(Items from a data source)
..............................
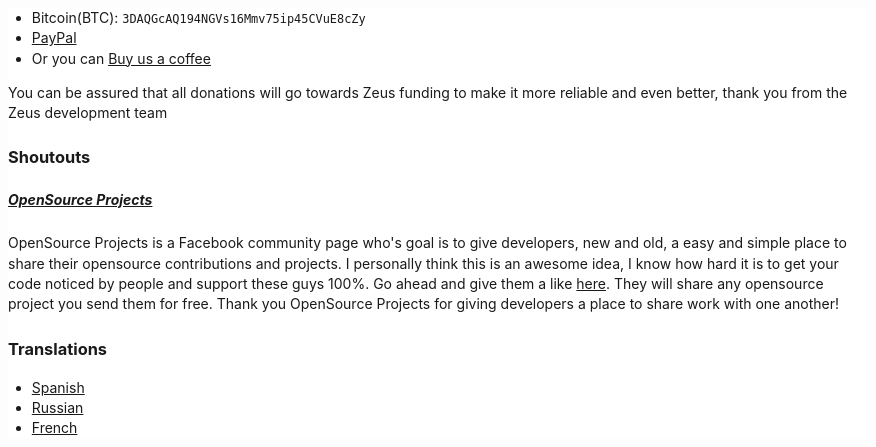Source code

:  - Bitcoin(BTC): `3DAQGcAQ194NGVs16Mmv75ip45CVuE8cZy`
 - [PayPal](https://www.paypal.me/ZeusScanner)
 - Or you can [Buy us a coffee](https://ko-fi.com/A28355P5)

You can be assured that all donations will go towards Zeus funding to make it more reliable and even better, thank you from the Zeus development team

### Shoutouts

##### [OpenSource Projects](https://www.facebook.com/opensourceprojects/)

OpenSource Projects is a Facebook community page who's goal is to give developers, new and old, a easy and simple place to share their opensource contributions and projects. I personally think this is an awesome idea, I know how hard it is to get your code noticed by people and support these guys 100%. Go ahead and give them a like [here](https://www.facebook.com/opensourceprojects/). They will share any opensource project you send them for free. Thank you OpenSource Projects for giving developers a place to share work with one another!


### Translations

 - [Spanish](https://github.com/Ekultek/Zeus-Scanner/blob/master/.github/translations/README-spanish.md)
 - [Russian](https://github.com/Ekultek/Zeus-Scanner/blob/master/.github/translations/README-russian.md)
 - [French](https://github.com/Ekultek/Zeus-Scanner/blob/master/.github/translations/README-french.md)
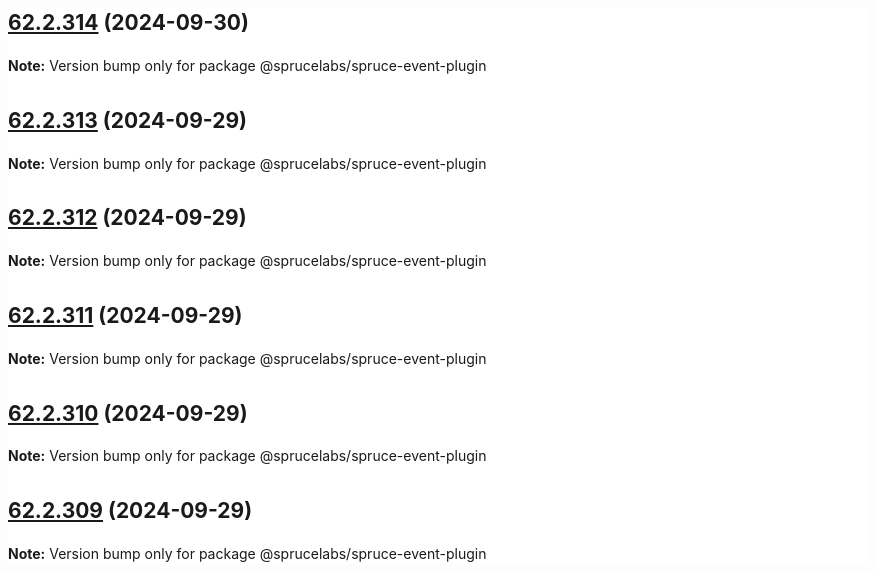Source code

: 


## [62.2.314](https://github.com/sprucelabsai-community/spruce-features-workspace/compare/v62.2.313...v62.2.314) (2024-09-30)

**Note:** Version bump only for package @sprucelabs/spruce-event-plugin





## [62.2.313](https://github.com/sprucelabsai-community/spruce-features-workspace/compare/v62.2.312...v62.2.313) (2024-09-29)

**Note:** Version bump only for package @sprucelabs/spruce-event-plugin





## [62.2.312](https://github.com/sprucelabsai-community/spruce-features-workspace/compare/v62.2.311...v62.2.312) (2024-09-29)

**Note:** Version bump only for package @sprucelabs/spruce-event-plugin





## [62.2.311](https://github.com/sprucelabsai-community/spruce-features-workspace/compare/v62.2.310...v62.2.311) (2024-09-29)

**Note:** Version bump only for package @sprucelabs/spruce-event-plugin





## [62.2.310](https://github.com/sprucelabsai-community/spruce-features-workspace/compare/v62.2.309...v62.2.310) (2024-09-29)

**Note:** Version bump only for package @sprucelabs/spruce-event-plugin





## [62.2.309](https://github.com/sprucelabsai-community/spruce-features-workspace/compare/v62.2.308...v62.2.309) (2024-09-29)

**Note:** Version bump only for package @sprucelabs/spruce-event-plugin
..............................
▸ **EXERCISE AIM**: Write only the number of lines in the entries that contain the word "community".

▸ **WRITTEN RESPONSE**: 7